I’ve been going to a writing group about loss. I wrote this at the third meeting. But it was a clumsy scramble, and brought up contradictions that I didn’t have time to explore. I want to explore the whole process of dismantling a negative belief.
The prompt was “What is gone? And what remains?” and I wrote: “What is gone is the feeling of being loved. I only felt it once when Dana hugged me in the kitchen of my house in Brunswick. He flung his arms around me and said “I love you so much.” I felt like I had come into a warm room from a cold snowy long trek alone through a freezing desert.”
But there were a number of experiences that led up to my being able to feel loved. I used to think to myself “Nobody ever loved me and nobody ever will.” It was true that I never felt loved by my parents. But I didn’t know that. What I wanted was a boyfriend, and what I meant by “love” was that the boyfriend would love me. Unknown to myself I believed that if I had a boyfriend I would feel OK about myself, it would “prove that I deserve to live.”

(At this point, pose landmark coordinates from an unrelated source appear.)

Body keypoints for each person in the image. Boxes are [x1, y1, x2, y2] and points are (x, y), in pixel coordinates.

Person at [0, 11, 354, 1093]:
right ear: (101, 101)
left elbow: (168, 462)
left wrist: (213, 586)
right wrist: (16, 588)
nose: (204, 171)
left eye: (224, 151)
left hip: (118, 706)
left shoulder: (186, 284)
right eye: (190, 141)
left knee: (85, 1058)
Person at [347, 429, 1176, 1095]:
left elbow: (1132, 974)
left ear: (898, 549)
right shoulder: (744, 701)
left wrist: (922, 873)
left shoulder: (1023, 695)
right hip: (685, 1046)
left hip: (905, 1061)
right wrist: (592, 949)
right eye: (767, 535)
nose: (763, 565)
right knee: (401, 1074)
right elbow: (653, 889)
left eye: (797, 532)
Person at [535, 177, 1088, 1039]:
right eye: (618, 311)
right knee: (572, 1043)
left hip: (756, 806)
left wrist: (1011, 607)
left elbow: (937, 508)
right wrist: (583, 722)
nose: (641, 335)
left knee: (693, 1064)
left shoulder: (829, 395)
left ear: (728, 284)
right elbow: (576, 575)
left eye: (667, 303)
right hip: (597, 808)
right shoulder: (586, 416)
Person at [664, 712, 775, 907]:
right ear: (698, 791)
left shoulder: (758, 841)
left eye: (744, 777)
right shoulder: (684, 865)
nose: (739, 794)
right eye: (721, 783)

It wasn’t until I was 30 that I said out loud in the presence of a friend: “Nobody ever loved me and nobody ever will.” At the time I meant “no man has ever loved me.” That was my very narrow belief about “love.” But my friend Trudy said “What about me? I love you!” I didn’t feel loved, it conflicted so totally with that old belief. But the scientist in me created a page “Evidence to disprove the hypothesis that Jenny is unlovable,” and began a list. 1. Trudy loves me. When I said the same thing in front of my friend Ron, he said “What about me? I love you.” So I added 2. Ron loves me. But I didn’t feel it. I added names of people I knew loved me. I recited them to myself on a regular basis. I stopped saying “Nobody ever loved me and nobody ever will.” It was after that, that I met Dana, married him, moved to Franconia. But gradually our lives went in different directions. When we finally divorced, I thought we would stay friends but he cut me right out of his life. That hurt more than the divorce. I began to realize that he was not the person I thought he was. Once the memory of that hug in the kitchen could reawaken the warm feeling, but that had finally disappeared.

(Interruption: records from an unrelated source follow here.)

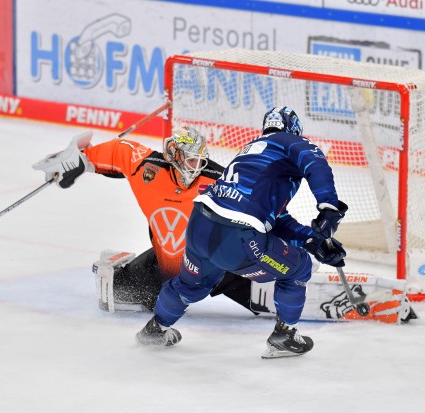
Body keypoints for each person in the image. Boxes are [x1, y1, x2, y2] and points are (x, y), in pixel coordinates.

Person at [135, 106, 349, 359]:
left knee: (191, 285)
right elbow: (315, 162)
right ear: (295, 129)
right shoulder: (292, 142)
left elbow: (277, 220)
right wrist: (329, 210)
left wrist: (313, 241)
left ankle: (155, 329)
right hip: (239, 237)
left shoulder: (251, 153)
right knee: (299, 268)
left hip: (199, 226)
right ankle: (285, 336)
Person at [33, 126, 256, 313]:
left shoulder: (219, 179)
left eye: (200, 162)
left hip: (214, 267)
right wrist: (80, 160)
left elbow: (256, 198)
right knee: (114, 291)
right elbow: (118, 150)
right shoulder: (148, 169)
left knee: (270, 293)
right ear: (174, 155)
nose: (195, 169)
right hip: (166, 269)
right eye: (190, 161)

Writing and thinking about it brought back the memory of my friend Rose Marie, another friend I met while I lived in Brunswick. She would often say “Oh I love you!” after I had done some stupid little Jenny thing, something small but that was very individual. It surprised me so much, and her tone of voice was one I had never heard before, it sounded like she was enjoying me being me. I think it somehow cut through all my negative stuff about being loved. It was my first inkling that I didn’t have to do something spectacular to be loved.
A number of years after the divorce, in the same year, two friends flung their arms around me and said “I love you so much.” I remember thinking at the time that it was the direct antidote to that loss of feeling so warm and welcomed.